- [Text]
The induction proof immediately follows in two steps: the initial state and the induction step:

### 3.2.2 Initial state

To make the proof easier to follow, it will be assumed that $O$ contains $\alpha$ dummy values. Since these values cannot be used by any rule, they will not influence the algorithm. This means that the proof still holds if the dummies would not be used in practice.

The first statement is true at all times since the input was just placed in $I$ before these statements are checked. The second statement holds since $N_P$ is
zero and $N_O$ is $\alpha$. It is easy to see that the third statement also holds. To complete the proof of this theorem, the induction step will be checked next.

### 3.2.3 Induction step

The induction step shows that given that the statements are true during the state $S_1$, they also hold the next time this state is reached ($S'_1$). The number of values $N_I$, $N_P$ and $N_O$ will change during the actions, rules and in (see figure [3.3]) before the state $S'_1$ is reached. The number of values in $I$, $P$ and $O$ during the state $S'_1$ will be written as $N'_I$, $N'_P$ and $N'_O$ respectively.

- [Recorded information]
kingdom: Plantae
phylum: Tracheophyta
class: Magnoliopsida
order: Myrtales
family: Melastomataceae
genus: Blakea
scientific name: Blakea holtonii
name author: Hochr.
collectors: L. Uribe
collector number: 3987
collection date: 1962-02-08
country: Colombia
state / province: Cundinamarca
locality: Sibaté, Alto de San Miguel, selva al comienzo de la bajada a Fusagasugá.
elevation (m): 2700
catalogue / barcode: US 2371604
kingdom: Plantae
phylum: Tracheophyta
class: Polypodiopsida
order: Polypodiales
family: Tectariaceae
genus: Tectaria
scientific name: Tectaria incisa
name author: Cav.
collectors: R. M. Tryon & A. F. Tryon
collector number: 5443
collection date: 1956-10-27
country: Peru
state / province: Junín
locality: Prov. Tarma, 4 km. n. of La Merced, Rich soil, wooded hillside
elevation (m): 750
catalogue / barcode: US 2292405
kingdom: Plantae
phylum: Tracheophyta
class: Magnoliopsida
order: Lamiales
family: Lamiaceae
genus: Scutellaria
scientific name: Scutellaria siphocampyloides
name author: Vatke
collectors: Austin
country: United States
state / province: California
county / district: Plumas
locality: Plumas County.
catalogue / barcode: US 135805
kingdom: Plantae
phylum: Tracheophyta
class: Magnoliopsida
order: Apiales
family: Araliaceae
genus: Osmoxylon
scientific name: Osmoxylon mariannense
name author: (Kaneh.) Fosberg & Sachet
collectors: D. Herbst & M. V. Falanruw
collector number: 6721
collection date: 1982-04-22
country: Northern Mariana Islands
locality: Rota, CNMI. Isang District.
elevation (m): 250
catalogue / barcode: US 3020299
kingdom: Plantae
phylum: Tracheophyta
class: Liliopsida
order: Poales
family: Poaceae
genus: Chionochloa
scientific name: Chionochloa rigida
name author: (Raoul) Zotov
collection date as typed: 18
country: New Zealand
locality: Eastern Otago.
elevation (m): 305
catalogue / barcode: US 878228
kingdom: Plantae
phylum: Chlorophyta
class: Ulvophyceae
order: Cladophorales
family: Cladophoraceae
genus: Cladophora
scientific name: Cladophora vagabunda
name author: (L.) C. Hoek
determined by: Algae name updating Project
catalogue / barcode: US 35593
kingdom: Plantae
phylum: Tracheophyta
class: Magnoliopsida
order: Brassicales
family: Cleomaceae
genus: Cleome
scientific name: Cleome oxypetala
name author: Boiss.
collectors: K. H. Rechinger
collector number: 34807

- [Tasks to complete]
1 – List every symbol that the proof excerpt uses for a number of values, including the primed forms.
2 – Reproduce word for word the stretch of the proof excerpt from "### 3.2.2 Initial" through "be checked next.".

- [Exercise responses]
1 – $N_I$, $N_P$, $N_O$, $N'_I$, $N'_P$, $N'_O$

2 –
### 3.2.2 Initial state

To make the proof easier to follow, it will be assumed that $O$ contains $\alpha$ dummy values. Since these values cannot be used by any rule, they will not influence the algorithm. This means that the proof still holds if the dummies would not be used in practice.

The first statement is true at all times since the input was just placed in $I$ before these statements are checked. The second statement holds since $N_P$ is
zero and $N_O$ is $\alpha$. It is easy to see that the third statement also holds. To complete the proof of this theorem, the induction step will be checked next.